### WHAT YOU HAVE TO DO
Show the lines below where "keypoints" occurs.

[Collected data]

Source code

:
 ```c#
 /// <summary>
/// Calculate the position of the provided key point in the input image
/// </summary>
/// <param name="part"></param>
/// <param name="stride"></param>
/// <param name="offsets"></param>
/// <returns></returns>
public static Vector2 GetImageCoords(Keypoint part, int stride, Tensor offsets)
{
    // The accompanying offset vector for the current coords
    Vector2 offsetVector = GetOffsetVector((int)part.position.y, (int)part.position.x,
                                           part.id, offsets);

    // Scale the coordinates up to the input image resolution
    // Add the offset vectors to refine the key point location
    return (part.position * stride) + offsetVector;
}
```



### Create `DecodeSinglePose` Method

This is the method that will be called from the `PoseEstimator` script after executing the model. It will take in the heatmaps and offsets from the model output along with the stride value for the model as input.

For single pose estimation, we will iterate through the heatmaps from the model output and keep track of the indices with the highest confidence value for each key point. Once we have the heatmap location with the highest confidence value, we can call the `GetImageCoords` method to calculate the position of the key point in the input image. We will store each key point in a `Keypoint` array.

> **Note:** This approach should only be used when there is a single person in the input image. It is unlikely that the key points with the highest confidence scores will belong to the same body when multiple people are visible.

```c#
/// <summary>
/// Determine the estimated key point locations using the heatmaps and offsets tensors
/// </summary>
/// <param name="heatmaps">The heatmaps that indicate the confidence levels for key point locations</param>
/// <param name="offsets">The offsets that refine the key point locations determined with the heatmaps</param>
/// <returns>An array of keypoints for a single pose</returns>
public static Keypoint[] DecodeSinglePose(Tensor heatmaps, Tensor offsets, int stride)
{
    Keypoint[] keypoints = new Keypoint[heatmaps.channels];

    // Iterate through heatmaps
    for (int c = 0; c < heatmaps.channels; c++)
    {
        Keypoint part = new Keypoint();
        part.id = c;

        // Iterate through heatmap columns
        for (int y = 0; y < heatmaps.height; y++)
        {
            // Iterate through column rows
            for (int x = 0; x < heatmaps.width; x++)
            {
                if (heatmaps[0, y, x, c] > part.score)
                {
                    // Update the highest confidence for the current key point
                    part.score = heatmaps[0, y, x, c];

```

### RESPONSE AREA
/// <returns>An array of keypoints for a single pose</returns>
    Keypoint[] keypoints = new Keypoint[heatmaps.channels];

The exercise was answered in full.